Source texts of formatted documents
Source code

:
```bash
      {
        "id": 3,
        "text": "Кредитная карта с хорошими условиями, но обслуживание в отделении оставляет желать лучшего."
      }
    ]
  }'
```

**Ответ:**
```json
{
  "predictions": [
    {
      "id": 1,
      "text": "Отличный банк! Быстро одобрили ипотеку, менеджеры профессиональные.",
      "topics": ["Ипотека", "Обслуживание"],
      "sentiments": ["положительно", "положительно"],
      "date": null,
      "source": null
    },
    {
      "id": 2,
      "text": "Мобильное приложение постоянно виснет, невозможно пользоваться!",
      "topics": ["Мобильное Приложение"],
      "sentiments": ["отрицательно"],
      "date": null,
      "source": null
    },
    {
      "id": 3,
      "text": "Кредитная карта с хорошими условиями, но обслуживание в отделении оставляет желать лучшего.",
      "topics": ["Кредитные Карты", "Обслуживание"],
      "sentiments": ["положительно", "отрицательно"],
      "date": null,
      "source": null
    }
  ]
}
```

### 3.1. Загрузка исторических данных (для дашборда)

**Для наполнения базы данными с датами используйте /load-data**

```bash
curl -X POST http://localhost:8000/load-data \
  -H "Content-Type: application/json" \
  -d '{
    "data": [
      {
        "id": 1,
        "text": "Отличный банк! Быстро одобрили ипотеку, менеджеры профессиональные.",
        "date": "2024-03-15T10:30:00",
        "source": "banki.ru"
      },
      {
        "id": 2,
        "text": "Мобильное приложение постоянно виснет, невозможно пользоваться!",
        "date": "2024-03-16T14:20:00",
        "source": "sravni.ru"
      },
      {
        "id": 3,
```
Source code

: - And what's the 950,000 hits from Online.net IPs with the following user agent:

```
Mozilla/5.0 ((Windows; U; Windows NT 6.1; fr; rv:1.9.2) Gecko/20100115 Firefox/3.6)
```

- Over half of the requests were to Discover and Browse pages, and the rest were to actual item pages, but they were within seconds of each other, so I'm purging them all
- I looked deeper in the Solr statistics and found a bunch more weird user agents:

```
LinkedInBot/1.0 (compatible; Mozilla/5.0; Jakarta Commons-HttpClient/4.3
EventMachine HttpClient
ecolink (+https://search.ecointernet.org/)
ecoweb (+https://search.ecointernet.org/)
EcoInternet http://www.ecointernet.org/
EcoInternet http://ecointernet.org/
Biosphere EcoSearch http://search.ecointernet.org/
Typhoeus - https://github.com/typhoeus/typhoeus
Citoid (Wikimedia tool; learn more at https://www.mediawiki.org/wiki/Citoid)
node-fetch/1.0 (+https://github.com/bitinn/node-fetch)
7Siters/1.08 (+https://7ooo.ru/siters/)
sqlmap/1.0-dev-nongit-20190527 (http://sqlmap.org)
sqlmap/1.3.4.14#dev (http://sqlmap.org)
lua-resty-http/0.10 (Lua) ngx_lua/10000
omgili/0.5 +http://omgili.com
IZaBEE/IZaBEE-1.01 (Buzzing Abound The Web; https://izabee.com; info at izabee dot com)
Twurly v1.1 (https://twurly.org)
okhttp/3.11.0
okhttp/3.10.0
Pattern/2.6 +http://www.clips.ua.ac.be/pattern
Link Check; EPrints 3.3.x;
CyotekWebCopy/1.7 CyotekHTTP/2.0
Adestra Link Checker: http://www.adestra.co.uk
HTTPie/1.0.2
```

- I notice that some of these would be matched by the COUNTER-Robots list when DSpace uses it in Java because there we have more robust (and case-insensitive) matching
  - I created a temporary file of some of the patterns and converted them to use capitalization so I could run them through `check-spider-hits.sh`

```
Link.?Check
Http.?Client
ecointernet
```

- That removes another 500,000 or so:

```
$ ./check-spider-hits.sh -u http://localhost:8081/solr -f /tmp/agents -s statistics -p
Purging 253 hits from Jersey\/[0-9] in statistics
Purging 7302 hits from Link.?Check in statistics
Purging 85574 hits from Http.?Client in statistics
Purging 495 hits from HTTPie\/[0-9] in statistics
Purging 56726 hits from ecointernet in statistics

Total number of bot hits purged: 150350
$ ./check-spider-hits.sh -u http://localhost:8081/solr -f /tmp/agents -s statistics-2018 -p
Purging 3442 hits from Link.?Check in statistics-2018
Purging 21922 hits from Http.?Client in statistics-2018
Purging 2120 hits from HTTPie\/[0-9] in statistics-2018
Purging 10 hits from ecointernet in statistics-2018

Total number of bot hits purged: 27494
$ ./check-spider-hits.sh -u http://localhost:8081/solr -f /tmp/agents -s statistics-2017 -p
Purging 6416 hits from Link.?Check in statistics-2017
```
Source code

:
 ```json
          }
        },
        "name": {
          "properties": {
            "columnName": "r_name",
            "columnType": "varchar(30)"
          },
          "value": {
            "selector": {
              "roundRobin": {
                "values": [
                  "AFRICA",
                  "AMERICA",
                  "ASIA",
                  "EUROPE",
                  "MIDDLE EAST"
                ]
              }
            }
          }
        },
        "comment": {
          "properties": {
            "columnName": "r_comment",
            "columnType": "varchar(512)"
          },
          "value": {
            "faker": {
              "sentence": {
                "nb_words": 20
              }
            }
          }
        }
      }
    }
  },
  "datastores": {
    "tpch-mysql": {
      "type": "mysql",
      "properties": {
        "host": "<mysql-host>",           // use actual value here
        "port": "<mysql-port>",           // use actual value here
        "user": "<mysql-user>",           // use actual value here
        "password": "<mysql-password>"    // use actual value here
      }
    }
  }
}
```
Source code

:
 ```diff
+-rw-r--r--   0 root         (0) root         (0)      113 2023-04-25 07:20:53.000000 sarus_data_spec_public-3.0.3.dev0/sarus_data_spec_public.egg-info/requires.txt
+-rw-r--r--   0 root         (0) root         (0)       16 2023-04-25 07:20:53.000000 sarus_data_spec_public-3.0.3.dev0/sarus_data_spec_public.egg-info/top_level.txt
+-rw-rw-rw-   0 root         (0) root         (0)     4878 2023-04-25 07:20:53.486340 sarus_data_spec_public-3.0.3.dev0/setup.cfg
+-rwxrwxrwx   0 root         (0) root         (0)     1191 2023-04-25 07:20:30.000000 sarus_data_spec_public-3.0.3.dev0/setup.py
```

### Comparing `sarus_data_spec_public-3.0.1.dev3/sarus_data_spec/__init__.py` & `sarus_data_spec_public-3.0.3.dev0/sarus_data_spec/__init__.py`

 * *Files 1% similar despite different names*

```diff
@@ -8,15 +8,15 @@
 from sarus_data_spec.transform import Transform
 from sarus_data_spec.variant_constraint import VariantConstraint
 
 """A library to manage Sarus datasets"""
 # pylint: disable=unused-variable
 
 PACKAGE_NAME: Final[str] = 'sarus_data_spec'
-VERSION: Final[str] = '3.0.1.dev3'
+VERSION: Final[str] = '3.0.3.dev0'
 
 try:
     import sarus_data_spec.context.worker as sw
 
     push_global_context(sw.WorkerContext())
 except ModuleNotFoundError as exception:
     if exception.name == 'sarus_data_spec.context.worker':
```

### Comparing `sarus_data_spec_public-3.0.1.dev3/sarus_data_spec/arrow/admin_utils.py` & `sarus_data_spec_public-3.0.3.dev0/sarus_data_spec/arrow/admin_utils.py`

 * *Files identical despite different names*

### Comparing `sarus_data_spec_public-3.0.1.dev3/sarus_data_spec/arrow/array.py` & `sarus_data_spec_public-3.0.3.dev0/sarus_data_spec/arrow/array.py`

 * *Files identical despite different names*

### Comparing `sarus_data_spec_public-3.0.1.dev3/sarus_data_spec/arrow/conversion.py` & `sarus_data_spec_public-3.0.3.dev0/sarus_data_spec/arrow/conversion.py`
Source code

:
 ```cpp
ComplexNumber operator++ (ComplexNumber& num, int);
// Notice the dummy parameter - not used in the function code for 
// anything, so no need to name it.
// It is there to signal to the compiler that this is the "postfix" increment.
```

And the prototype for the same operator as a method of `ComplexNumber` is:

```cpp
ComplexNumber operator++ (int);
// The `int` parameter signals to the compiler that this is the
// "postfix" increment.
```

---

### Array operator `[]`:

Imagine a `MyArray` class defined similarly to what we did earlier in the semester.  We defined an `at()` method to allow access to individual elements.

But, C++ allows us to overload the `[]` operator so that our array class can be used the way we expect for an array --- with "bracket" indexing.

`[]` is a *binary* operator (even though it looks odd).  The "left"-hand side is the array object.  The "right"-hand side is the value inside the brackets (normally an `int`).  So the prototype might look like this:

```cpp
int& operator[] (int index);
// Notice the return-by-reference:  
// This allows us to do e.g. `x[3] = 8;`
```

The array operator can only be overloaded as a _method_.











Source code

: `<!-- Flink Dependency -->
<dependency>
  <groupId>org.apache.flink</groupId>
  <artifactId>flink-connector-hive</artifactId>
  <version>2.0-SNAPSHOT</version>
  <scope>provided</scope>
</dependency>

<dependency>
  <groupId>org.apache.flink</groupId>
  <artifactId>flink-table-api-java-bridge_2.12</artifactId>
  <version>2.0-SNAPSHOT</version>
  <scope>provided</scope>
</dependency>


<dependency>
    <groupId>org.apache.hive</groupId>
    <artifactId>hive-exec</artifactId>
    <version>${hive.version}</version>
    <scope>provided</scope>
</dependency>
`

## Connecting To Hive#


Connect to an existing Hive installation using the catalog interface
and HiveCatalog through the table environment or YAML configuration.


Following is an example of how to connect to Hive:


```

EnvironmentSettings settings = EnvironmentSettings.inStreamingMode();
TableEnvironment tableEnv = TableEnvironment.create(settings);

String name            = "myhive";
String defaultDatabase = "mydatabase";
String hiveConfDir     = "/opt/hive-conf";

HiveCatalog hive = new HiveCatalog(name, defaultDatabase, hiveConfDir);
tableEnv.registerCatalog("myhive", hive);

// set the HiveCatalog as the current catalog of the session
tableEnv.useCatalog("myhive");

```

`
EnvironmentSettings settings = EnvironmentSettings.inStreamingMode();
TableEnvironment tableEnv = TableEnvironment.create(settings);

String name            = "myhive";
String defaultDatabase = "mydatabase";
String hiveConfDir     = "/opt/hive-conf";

#### What the task requires:
Please return every line of the records above that contains the word "purged".

#### Response area:
Total number of bot hits purged: 150350
Total number of bot hits purged: 27494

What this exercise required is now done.